**TEXT FOR ANALYSIS**
---------------
- Developer: Psyonix
- Publisher: Square Enix
- Director: Corey Davis
- Producer: Sarah Hebbler
- Designer: Bill Beacham
- Composer: Kevin Riepl
- Series: Legacy of Kain
- Engine: Unreal Engine 3
- Platform: Microsoft Windows
- Release: Cancelled
- Genre: Action
- Mode: Multiplayer

= Nosgoth =

Nosgoth was a free-to-play multiplayer action game, developed by Psyonix and published by Square Enix for Microsoft Windows through digital distribution. It was a spin-off from the Legacy of Kain series of action-adventure games, and took place in its eponymous fictional universe. Nosgoth employed a player versus player system in which each match consisted of two rounds. Teams were composed of characters assigned to one of two races: vampires, designed around hack and slash combat; and humans, whose gameplay was styled after third-person shooters. Between rounds, teams would switch to control the opposing race, and the team which accumulated the most points by fighting their counterparts won the match.
---------------
**WHAT IS NEEDED**
Please list every person named in the Nosgoth text above, with the role given for each.

**THE DATA**
---------------
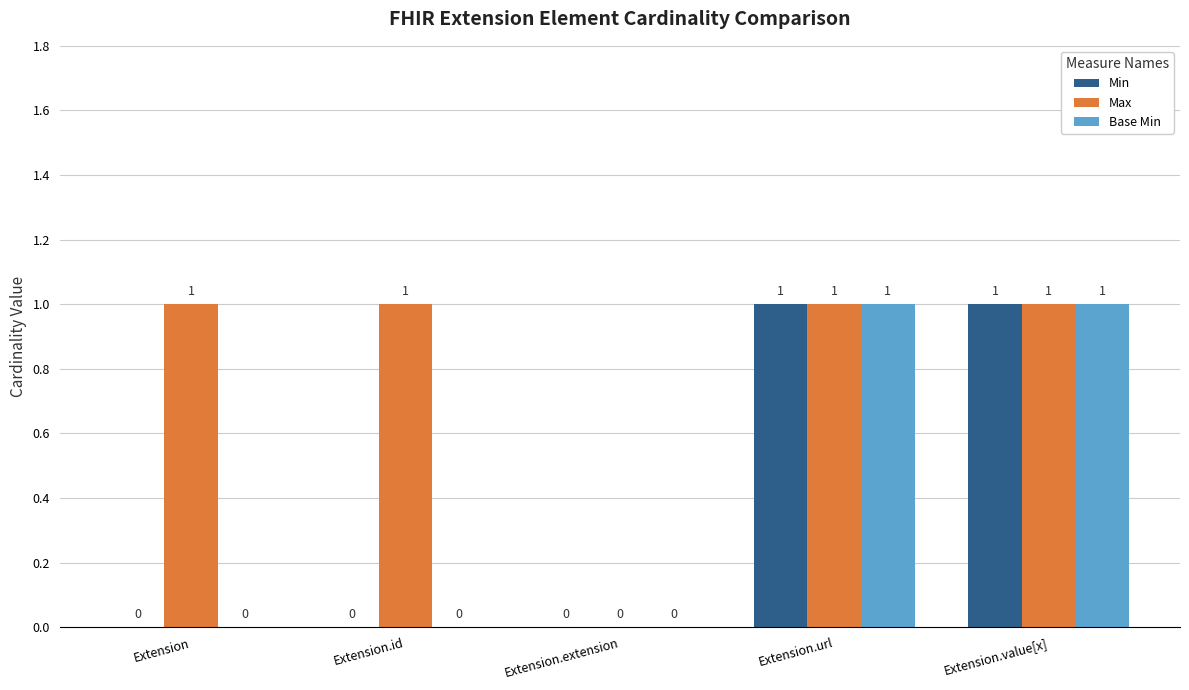

What is the sum of all Max values?

4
---------------
**OUTPUT BELOW**
- Corey Davis: Director
- Sarah Hebbler: Producer
- Bill Beacham: Designer
- Kevin Riepl: Composer